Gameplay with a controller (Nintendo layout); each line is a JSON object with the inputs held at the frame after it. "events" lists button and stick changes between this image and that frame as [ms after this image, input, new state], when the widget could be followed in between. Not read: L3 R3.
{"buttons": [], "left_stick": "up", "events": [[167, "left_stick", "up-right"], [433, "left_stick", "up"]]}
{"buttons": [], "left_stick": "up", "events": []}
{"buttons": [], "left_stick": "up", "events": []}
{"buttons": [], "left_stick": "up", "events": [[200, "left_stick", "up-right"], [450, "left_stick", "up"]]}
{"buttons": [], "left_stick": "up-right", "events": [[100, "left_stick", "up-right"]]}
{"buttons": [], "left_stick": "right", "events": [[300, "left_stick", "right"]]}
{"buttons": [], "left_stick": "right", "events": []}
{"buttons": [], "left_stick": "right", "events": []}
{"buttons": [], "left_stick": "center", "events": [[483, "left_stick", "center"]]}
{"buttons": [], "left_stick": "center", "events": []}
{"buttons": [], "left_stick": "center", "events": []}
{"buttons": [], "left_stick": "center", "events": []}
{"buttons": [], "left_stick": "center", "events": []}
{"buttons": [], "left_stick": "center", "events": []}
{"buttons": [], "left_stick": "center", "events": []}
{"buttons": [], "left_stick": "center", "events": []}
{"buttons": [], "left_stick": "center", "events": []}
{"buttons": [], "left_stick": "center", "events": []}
○ ○ ○
◆ **What to work on**
Filter the entries by the string "right" and copy each matching line.

◆ **Reply**
{"buttons": [], "left_stick": "up", "events": [[167, "left_stick", "up-right"], [433, "left_stick", "up"]]}
{"buttons": [], "left_stick": "up", "events": [[200, "left_stick", "up-right"], [450, "left_stick", "up"]]}
{"buttons": [], "left_stick": "up-right", "events": [[100, "left_stick", "up-right"]]}
{"buttons": [], "left_stick": "right", "events": [[300, "left_stick", "right"]]}
{"buttons": [], "left_stick": "right", "events": []}
{"buttons": [], "left_stick": "right", "events": []}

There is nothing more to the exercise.